The Scunthorpe steelworks were bought as part of Tata's purchase of Corus

Tata Steel, one of the world's biggest steelmakers, has posted a net loss in the fourth quarter, blaming weakness in Europe.

It made a loss of 65.29bn rupees ($1.2bn; £780m) in the period from a profit of 4.33bn rupees a year earlier.

It warned that demand in Europe is expected to remain "severely depressed" for some time.

Last week, the company announced a $1.6bn writedown on the value of its European assets.

Revenue rose 1% to 341.8bn rupees in the January-March period from a year earlier, it said. Analysts had expected a profit of 3.64bn rupees on sales of 350bn rupees.

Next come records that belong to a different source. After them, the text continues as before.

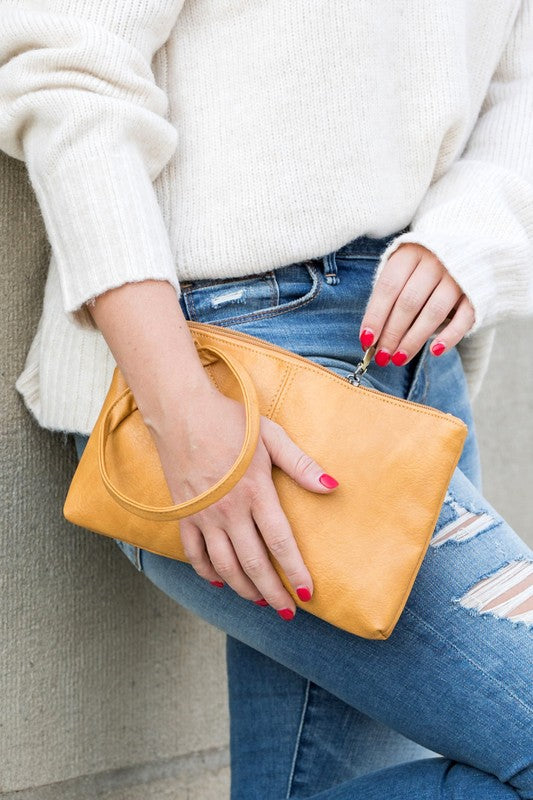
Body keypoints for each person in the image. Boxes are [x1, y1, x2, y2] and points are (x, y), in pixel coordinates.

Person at [1, 2, 532, 798]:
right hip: (225, 355)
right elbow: (66, 60)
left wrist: (471, 233)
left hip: (412, 365)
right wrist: (181, 409)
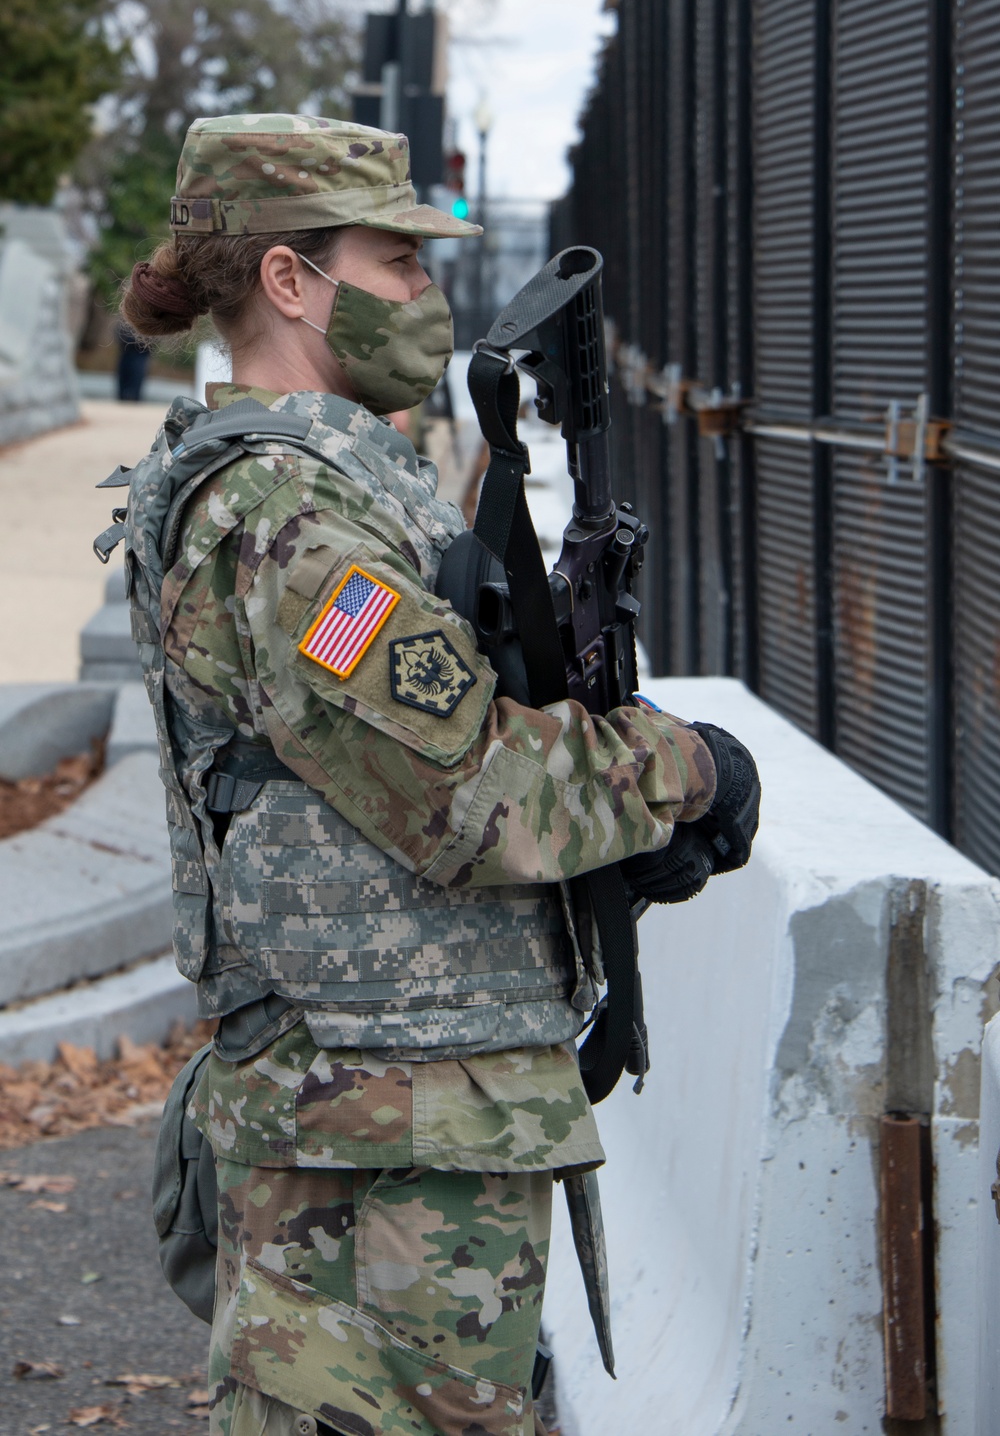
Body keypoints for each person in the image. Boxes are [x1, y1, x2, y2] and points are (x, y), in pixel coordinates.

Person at [116, 114, 758, 1436]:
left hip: (405, 1142)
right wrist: (687, 771)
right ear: (290, 281)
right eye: (397, 262)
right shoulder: (281, 523)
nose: (429, 294)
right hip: (364, 1167)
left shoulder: (352, 487)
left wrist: (612, 830)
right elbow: (470, 793)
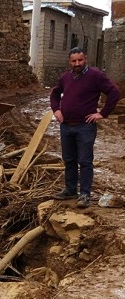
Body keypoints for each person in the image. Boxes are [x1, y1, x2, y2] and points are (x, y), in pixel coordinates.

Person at [50, 47, 121, 208]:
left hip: (85, 127)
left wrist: (103, 113)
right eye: (74, 61)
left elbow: (114, 92)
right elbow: (54, 94)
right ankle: (70, 190)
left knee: (85, 161)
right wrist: (56, 109)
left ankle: (85, 194)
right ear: (69, 62)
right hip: (66, 126)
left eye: (80, 60)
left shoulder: (95, 76)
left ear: (85, 59)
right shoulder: (65, 77)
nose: (77, 63)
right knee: (69, 160)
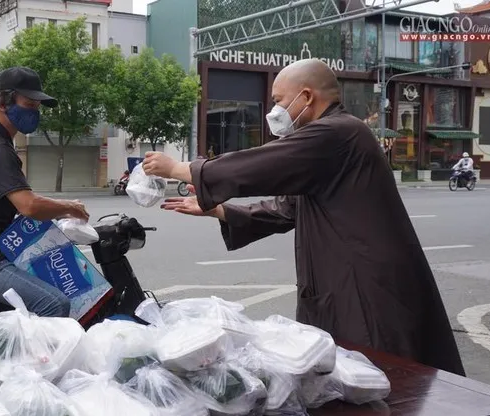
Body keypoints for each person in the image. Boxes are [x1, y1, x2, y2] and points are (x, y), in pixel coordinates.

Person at [143, 58, 465, 376]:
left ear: (307, 97)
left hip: (365, 288)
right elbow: (287, 209)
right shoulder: (330, 142)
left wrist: (180, 168)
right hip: (346, 283)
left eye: (279, 101)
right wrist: (219, 210)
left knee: (379, 375)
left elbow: (263, 164)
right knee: (352, 375)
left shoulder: (338, 133)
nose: (274, 112)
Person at [0, 66, 89, 317]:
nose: (34, 111)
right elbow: (28, 205)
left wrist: (56, 213)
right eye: (29, 104)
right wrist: (69, 207)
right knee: (55, 304)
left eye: (37, 106)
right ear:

"Europe's economic deterioration last year reversed the modest recovery in European steel demand that had been going on since 2009 and our deliveries fell as a consequence," said Karl-Ulrich Koehler, chief executive of Tata Steel Europe.

Its UK operations include works at Scunthorpe, Port Talbot and Rotherham. The company paid $13.7bn for Anglo-Dutch steelmaker Corus in 2008.

The writedown announced last week underlines the slowdown in European economies and overcapacity in the steel market.

In February, Tata Steel's European operations reported a £50m loss, and last year almost 500 jobs were shed at the Port Talbot steelworks. The company employs about 33,000 people in Europe, of which more than 18,000 work in the UK.

The company said that European steel demand fell by nearly 8% last year, "which in aggregate results in almost 30% since the emergence of the global financial crisis in 2007".

Tata Steel is part of the huge Tata Group, whose interests stretch from tea, aircraft charters, hotels, and cars, including the UK's Jaguar Land Rover.